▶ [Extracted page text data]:
▼

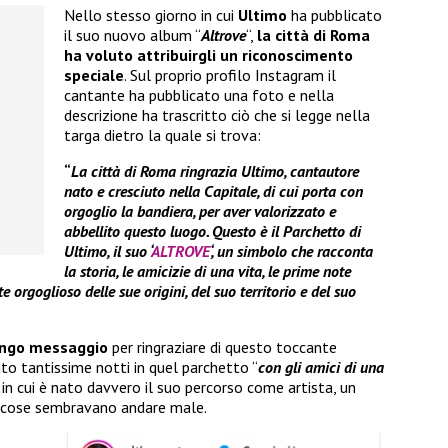
Nello stesso giorno in cui
Ultimo
ha pubblicato
il suo nuovo album “
Altrove
“,
la città di Roma
ha voluto attribuirgli un riconoscimento
speciale
. Sul proprio profilo Instagram il
cantante ha pubblicato una foto e nella
descrizione ha trascritto ciò che si legge nella
targa dietro la quale si trova:
“
La città di Roma ringrazia Ultimo, cantautore
nato e cresciuto nella Capitale, di cui porta con
orgoglio la bandiera, per aver valorizzato e
abbellito questo luogo. Questo è il Parchetto di
Ultimo, il suo ‘
ALTROVE
‘, un simbolo che racconta
la storia, le amicizie di una vita, le prime note
 orgoglioso delle sue origini, del suo territorio e del suo
ungo messaggio
per ringraziare di questo toccante
to tantissime notti in quel parchetto “
con gli amici di una
o in cui è nato davvero il suo percorso come artista, un
e cose sembravano andare male.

▲

▶ [Assignment]: Respond with the exact lines running from the one that contains "simbolo che racconta" through the last line of the data above, and no other lines.

▶ [Answer box]:
‘, un simbolo che racconta
la storia, le amicizie di una vita, le prime note
 orgoglioso delle sue origini, del suo territorio e del suo
ungo messaggio
per ringraziare di questo toccante
to tantissime notti in quel parchetto “
con gli amici di una
o in cui è nato davvero il suo percorso come artista, un
e cose sembravano andare male.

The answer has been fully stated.